_PROBLEM TO WORK ON:_ Copy out everything in the listing from its start down to and including the line containing "right ankle: (1579, 1459, 31)", leaving out the pictures.

(Limb landmark coordinates)
* * *
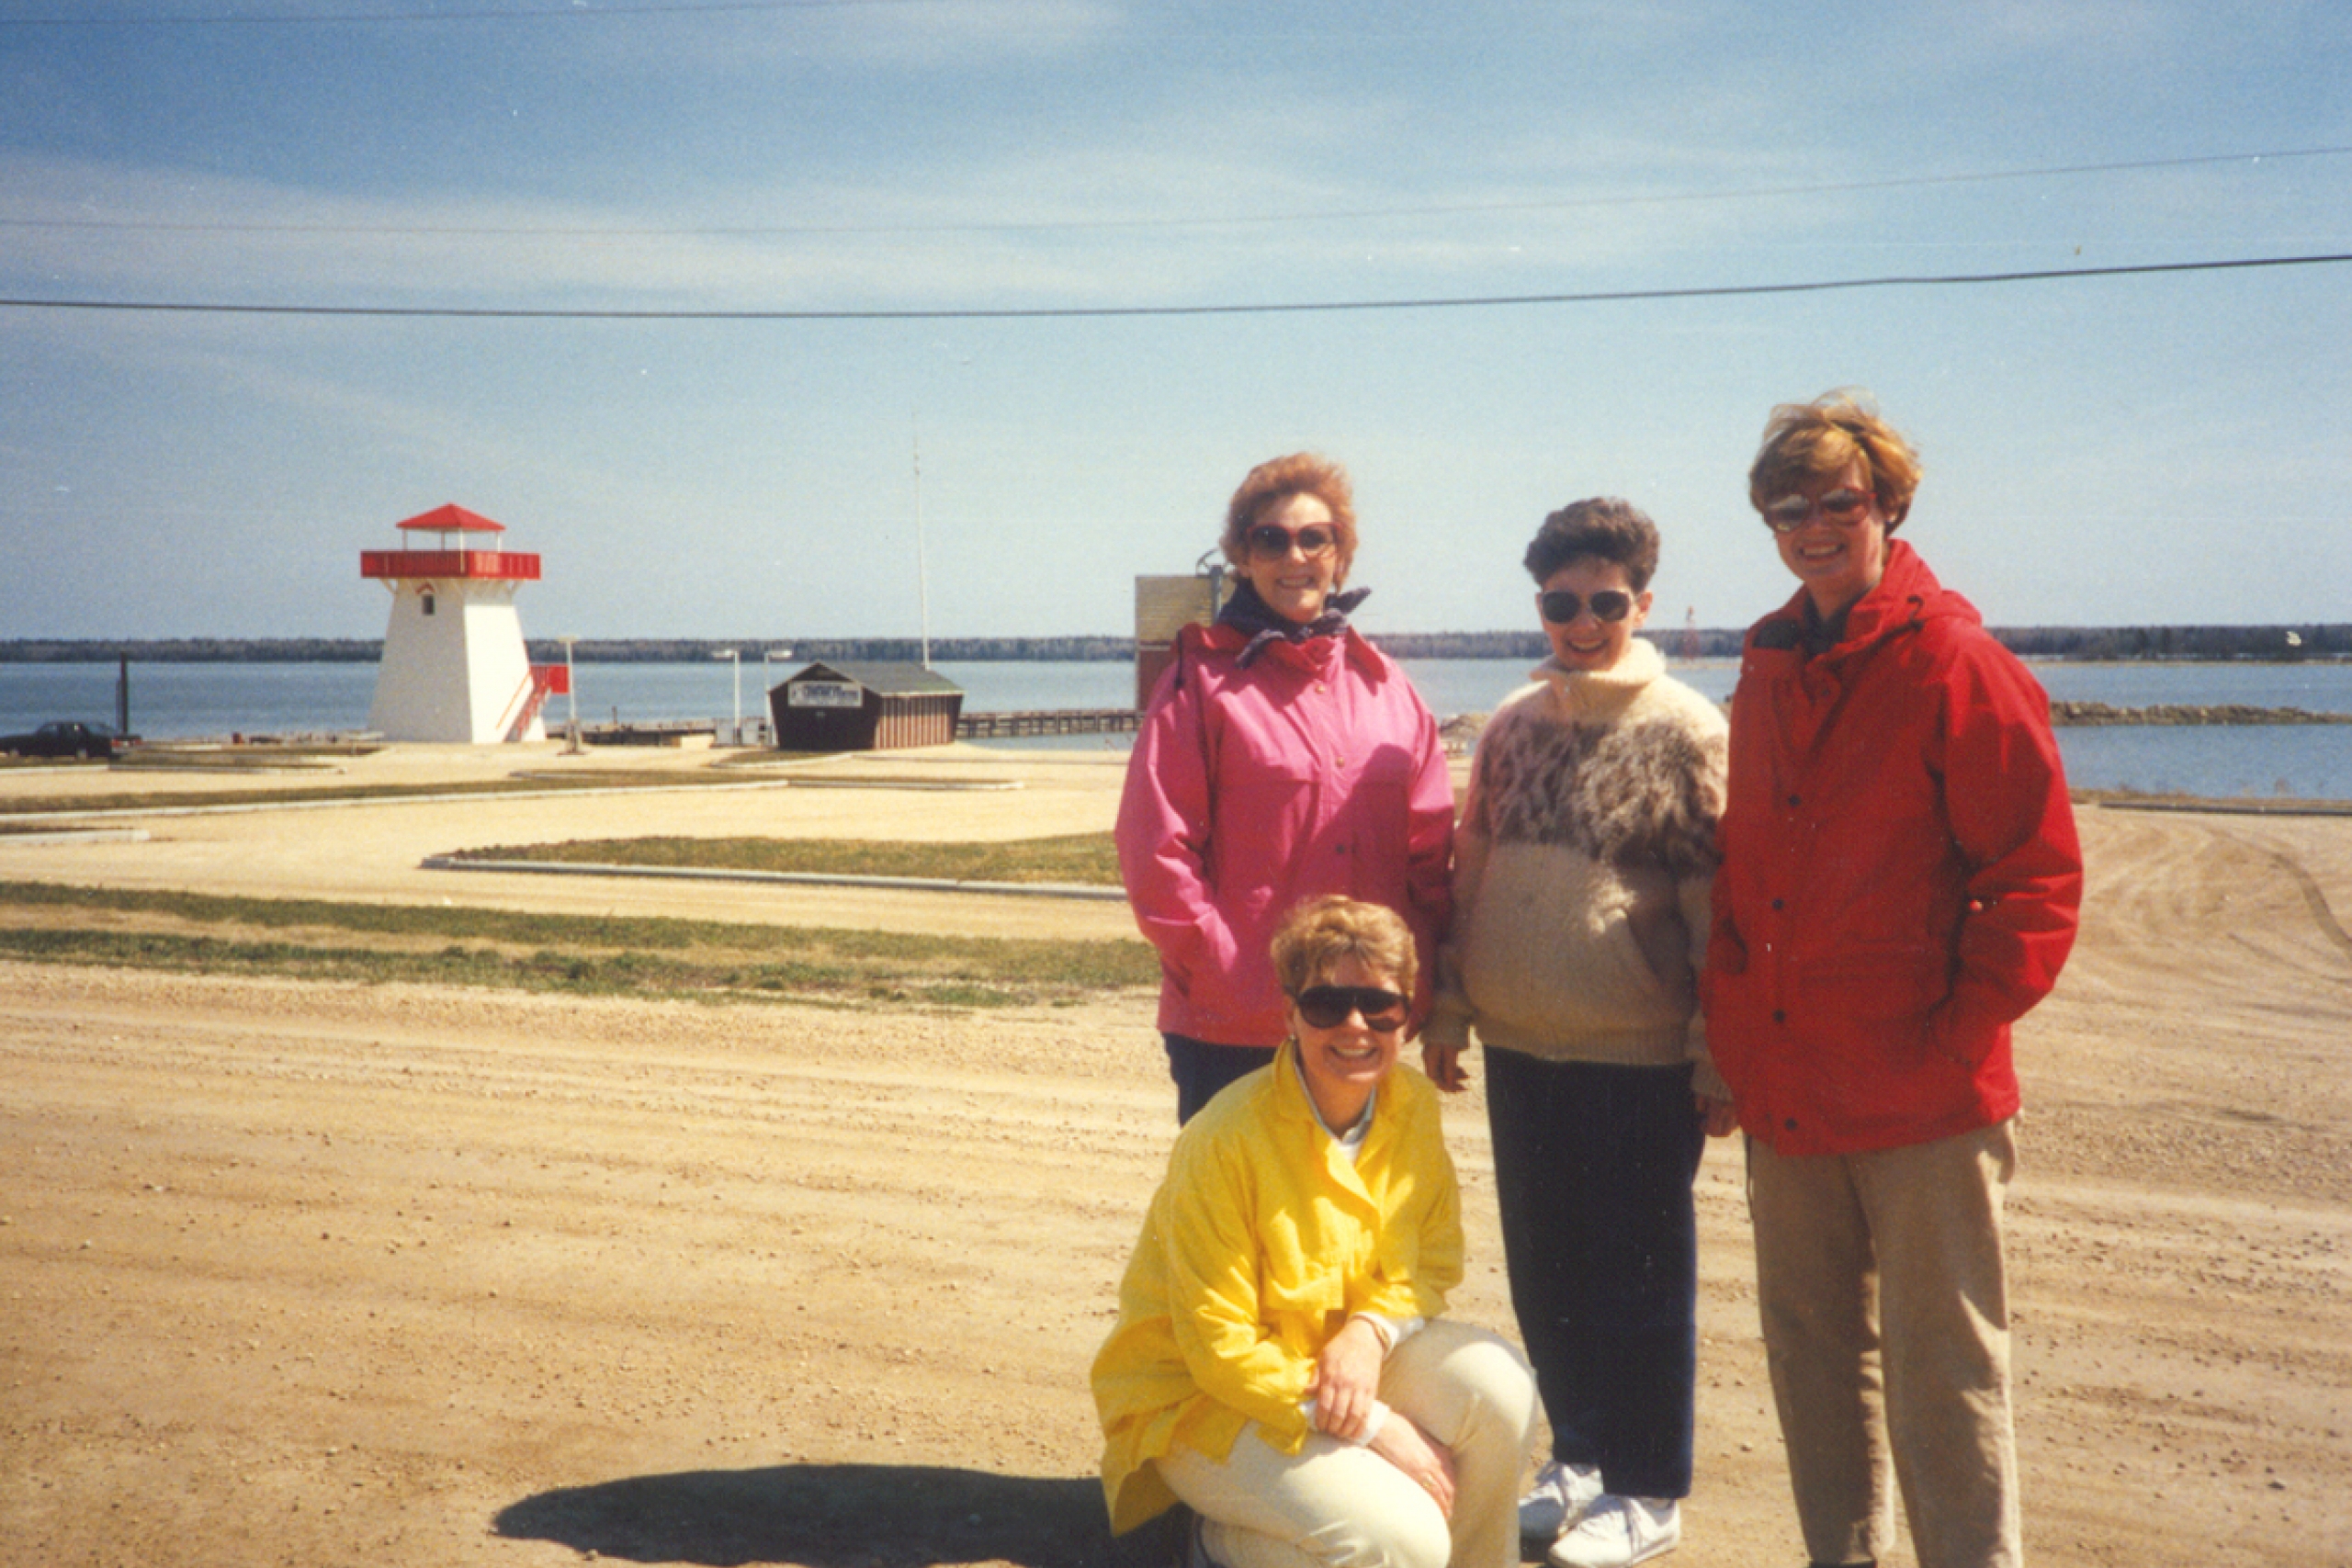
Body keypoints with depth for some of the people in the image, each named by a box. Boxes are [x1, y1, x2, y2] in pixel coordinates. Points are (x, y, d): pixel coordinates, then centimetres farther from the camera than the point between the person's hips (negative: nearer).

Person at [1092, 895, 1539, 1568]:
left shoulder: (1413, 1105, -7)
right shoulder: (1225, 1142, -25)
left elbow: (1434, 1261, 4)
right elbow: (1216, 1348, -21)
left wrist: (1370, 1332, -19)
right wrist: (1379, 1428, -22)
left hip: (1349, 1356, 6)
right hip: (1203, 1401, -5)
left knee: (1498, 1386, -20)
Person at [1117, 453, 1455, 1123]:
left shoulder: (1384, 685, 10)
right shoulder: (1203, 682, -3)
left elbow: (1432, 846, 10)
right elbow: (1156, 853, -7)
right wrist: (1227, 972, -12)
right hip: (1232, 1029, -4)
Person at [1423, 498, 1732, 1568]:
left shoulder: (1686, 730, -6)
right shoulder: (1513, 725, 9)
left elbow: (1720, 904, -7)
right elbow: (1468, 875, 13)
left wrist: (1720, 1057, -8)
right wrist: (1449, 1007, 11)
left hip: (1641, 1060, -5)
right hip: (1518, 1049, 5)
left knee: (1638, 1277, 5)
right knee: (1543, 1272, 14)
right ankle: (1579, 1459, 31)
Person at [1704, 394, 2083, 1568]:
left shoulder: (1956, 664, -7)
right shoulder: (1767, 672, 12)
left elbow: (2036, 880, -8)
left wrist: (1958, 1032, -13)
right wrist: (1729, 1025, 9)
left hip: (1922, 1102, -6)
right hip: (1785, 1095, 6)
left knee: (1941, 1373, 3)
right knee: (1811, 1351, 16)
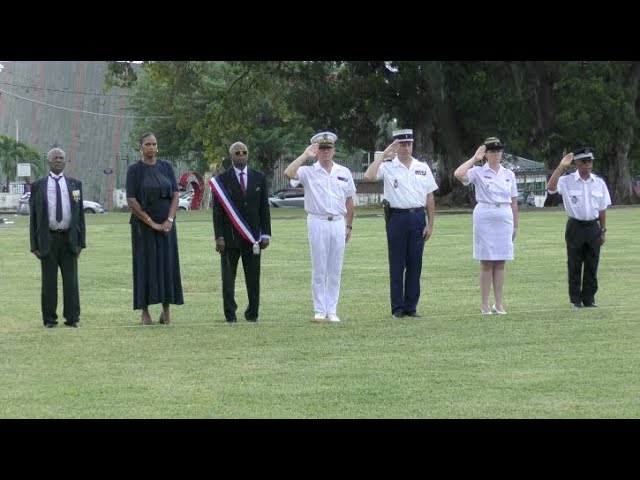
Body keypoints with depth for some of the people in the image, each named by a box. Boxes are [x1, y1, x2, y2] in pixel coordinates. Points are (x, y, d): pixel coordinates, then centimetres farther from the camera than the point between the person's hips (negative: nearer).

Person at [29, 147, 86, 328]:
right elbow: (33, 216, 3)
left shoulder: (75, 184, 8)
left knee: (71, 279, 3)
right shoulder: (38, 186, 3)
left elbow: (80, 215, 8)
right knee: (49, 281, 3)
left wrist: (80, 241, 1)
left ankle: (72, 318, 10)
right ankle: (49, 318, 10)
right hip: (48, 239, -1)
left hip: (69, 239, 1)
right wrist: (34, 244, -3)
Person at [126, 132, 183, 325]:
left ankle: (166, 309, 8)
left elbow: (175, 195, 4)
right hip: (143, 226, -3)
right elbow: (131, 200, -8)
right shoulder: (134, 170, -3)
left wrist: (169, 220, -10)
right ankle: (145, 311, 3)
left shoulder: (166, 167, 6)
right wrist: (151, 222, -13)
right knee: (145, 265, -1)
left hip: (166, 225, 3)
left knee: (167, 264, 1)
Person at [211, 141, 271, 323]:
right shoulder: (221, 180, 0)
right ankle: (230, 315, 7)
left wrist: (265, 234, 3)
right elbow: (217, 211, -2)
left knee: (253, 278, 1)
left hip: (252, 236, 2)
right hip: (230, 236, -2)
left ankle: (252, 313, 7)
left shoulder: (259, 177, 8)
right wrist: (219, 237, -8)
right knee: (228, 278, 1)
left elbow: (264, 208, 9)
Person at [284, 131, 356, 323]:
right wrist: (305, 155, -15)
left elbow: (349, 201, 15)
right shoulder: (308, 172, 0)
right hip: (317, 223, -3)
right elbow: (288, 173, -20)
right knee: (319, 270, 0)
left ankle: (332, 311, 10)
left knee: (335, 270, 5)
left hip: (338, 223, 3)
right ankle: (319, 311, 3)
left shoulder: (344, 172, 10)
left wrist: (348, 226, 12)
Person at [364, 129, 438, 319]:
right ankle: (397, 308, 5)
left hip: (418, 217, 3)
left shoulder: (423, 168, 9)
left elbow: (429, 198, 10)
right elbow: (369, 176, -20)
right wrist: (383, 155, -15)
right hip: (396, 217, -3)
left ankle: (411, 306, 10)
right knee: (397, 264, 1)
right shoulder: (387, 166, 0)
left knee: (415, 264, 4)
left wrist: (430, 224, 4)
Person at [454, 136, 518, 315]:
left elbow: (513, 201, 12)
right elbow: (458, 174, -20)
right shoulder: (478, 172, -1)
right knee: (486, 262, -2)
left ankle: (498, 303, 11)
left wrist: (515, 225, 9)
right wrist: (475, 158, -11)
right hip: (485, 218, -3)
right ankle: (484, 304, 2)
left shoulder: (508, 174, 10)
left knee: (500, 263, 6)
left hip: (505, 218, 3)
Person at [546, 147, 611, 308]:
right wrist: (561, 167, -27)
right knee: (574, 265, 3)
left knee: (592, 265, 5)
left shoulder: (599, 183, 5)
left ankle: (589, 298, 14)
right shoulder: (567, 181, -5)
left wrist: (603, 231, 8)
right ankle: (575, 299, 10)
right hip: (575, 227, -3)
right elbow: (551, 187, -23)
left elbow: (602, 209, 10)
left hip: (593, 227, 3)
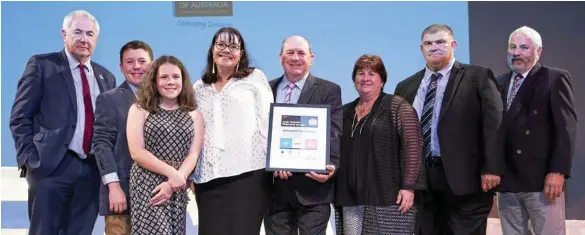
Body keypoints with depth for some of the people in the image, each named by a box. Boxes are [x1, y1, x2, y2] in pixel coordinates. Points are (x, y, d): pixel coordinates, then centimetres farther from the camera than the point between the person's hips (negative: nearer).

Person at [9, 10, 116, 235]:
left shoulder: (106, 76, 16)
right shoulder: (41, 65, 1)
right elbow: (20, 117, -2)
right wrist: (29, 159, -10)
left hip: (93, 169, 5)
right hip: (51, 166, -4)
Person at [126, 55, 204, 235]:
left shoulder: (194, 115, 10)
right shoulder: (139, 109, 4)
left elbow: (193, 155, 1)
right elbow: (136, 152, -5)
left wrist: (173, 183, -14)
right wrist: (170, 172, -14)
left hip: (178, 189, 3)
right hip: (146, 186, -3)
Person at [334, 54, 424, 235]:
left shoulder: (398, 107, -1)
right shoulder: (345, 112, 16)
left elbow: (412, 148, -8)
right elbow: (337, 151, 19)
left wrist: (408, 187, -14)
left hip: (387, 198, -5)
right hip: (350, 199, 5)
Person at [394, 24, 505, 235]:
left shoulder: (478, 77, 2)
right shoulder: (405, 87, 14)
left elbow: (494, 123, -5)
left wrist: (492, 168, -13)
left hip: (464, 177, -4)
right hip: (421, 180, 4)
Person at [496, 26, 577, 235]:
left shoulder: (555, 78, 0)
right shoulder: (500, 82, 15)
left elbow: (566, 127, -8)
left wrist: (558, 171, -17)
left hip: (542, 179, -5)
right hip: (506, 180, 5)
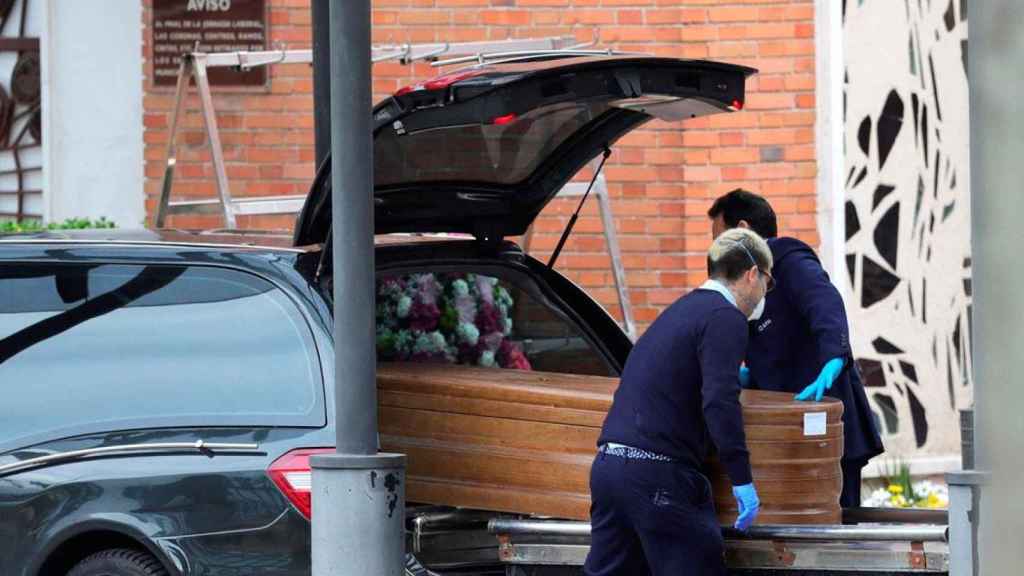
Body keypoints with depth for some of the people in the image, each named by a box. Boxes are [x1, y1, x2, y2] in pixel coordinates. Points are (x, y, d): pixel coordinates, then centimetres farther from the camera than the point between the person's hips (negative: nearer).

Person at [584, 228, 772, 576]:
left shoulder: (682, 309, 22)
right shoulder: (725, 318, -6)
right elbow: (719, 402, -18)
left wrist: (734, 375, 52)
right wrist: (742, 480, -18)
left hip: (607, 467, 9)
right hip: (658, 476, -9)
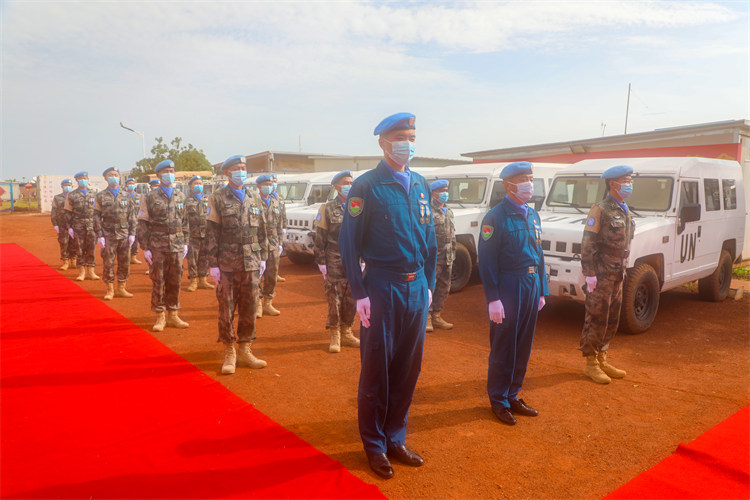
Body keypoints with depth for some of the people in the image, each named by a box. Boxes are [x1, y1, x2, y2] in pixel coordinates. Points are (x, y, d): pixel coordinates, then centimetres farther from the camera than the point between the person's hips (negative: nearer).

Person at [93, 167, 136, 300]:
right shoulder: (101, 196, 3)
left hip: (124, 234, 2)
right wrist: (99, 235, -6)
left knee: (124, 263, 5)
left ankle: (121, 289, 16)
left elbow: (132, 216, 9)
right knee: (108, 263, 1)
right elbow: (96, 217, 1)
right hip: (108, 235, -2)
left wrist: (132, 234, 2)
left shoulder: (127, 196, 9)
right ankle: (110, 290, 11)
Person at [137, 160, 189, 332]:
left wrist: (185, 243, 9)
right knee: (158, 282, 2)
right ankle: (160, 317, 12)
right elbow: (142, 224, -2)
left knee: (175, 282, 7)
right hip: (157, 246, -3)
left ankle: (173, 315, 18)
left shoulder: (181, 197, 10)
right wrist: (145, 248, -6)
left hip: (177, 246, 3)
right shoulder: (151, 198, -1)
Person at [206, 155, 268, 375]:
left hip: (251, 264, 3)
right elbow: (211, 234, -3)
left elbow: (261, 231, 14)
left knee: (249, 308, 8)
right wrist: (213, 264, -8)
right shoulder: (217, 199, -1)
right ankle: (229, 353, 15)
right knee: (226, 309, 3)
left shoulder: (255, 199, 11)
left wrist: (263, 258, 9)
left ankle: (245, 350, 20)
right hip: (227, 265, -3)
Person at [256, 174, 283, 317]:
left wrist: (279, 243, 13)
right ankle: (257, 305, 7)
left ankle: (268, 304, 18)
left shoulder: (276, 203, 14)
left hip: (273, 245, 5)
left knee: (272, 275, 7)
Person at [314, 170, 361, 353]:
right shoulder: (328, 209, -1)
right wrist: (321, 262, -6)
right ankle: (335, 336, 12)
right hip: (335, 263, -3)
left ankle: (346, 333, 22)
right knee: (334, 300, 0)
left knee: (352, 300, 8)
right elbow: (320, 238, -2)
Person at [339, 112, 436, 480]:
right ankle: (374, 444, 23)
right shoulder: (367, 186, -7)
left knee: (408, 369, 12)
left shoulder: (419, 185, 10)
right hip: (383, 287, -5)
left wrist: (428, 283, 11)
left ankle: (395, 439, 29)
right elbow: (349, 242, -9)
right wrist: (359, 293, -12)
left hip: (416, 287, 6)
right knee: (377, 370, 6)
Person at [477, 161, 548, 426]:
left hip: (531, 285, 7)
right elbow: (487, 262, -14)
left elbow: (539, 254, 16)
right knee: (503, 348, 4)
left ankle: (512, 396, 29)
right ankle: (499, 402, 19)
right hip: (508, 287, -7)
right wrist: (493, 299, -18)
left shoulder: (532, 215, 12)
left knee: (523, 347, 14)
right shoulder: (496, 217, -11)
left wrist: (542, 290, 14)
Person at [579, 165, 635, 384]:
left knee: (612, 321, 13)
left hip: (617, 275, 9)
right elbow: (587, 244, -16)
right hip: (601, 275, -9)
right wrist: (589, 273, -20)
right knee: (596, 320, -2)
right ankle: (591, 364, 8)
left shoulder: (625, 212, 15)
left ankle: (602, 360, 25)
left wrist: (622, 269, 18)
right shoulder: (600, 210, -11)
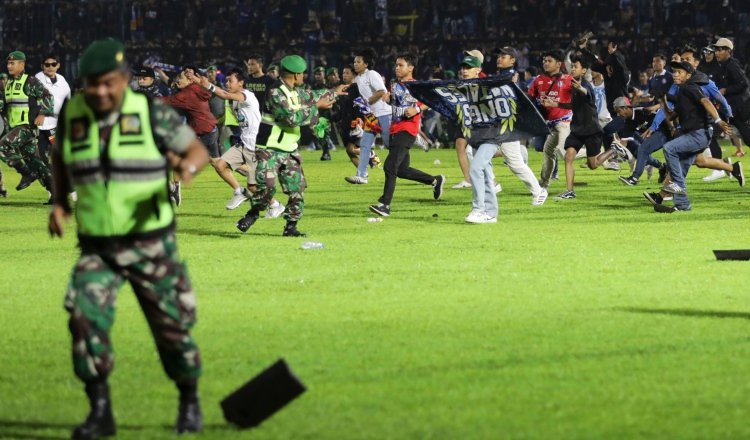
* * *
_EXERCISE RESPONSE:_
Body keypoints with depth for some of the people in the image, each named by a box. Boxes are [x1, y1, x2, y2] in pixel coordinates. Points are (x, y, d): pixel coordinates, then centimetres farther from the camera than the point between the person's hips (negative: nearer).

Person at [1092, 895, 1539, 1568]:
left shoulder: (1413, 1105, -7)
right shoulder: (1225, 1142, -25)
left elbow: (1434, 1261, 4)
right elbow: (1216, 1348, -21)
left wrist: (1370, 1332, -19)
right wrist: (1379, 1428, -22)
left hip: (1349, 1356, 6)
right hip: (1203, 1401, -5)
left knee: (1498, 1386, -20)
Person at [1117, 453, 1455, 1123]:
left shoulder: (1384, 685, 10)
right shoulder: (1203, 682, -3)
left elbow: (1432, 846, 10)
right elbow: (1156, 853, -7)
right wrist: (1227, 972, -12)
right hip: (1232, 1029, -4)
Person at [1423, 498, 1732, 1568]:
left shoulder: (1686, 730, -6)
right shoulder: (1513, 725, 9)
left elbow: (1720, 904, -7)
right elbow: (1468, 875, 13)
left wrist: (1720, 1057, -8)
right wrist: (1449, 1007, 11)
left hip: (1641, 1060, -5)
right hip: (1518, 1049, 5)
left knee: (1638, 1277, 5)
right knee: (1543, 1272, 14)
right ankle: (1579, 1459, 31)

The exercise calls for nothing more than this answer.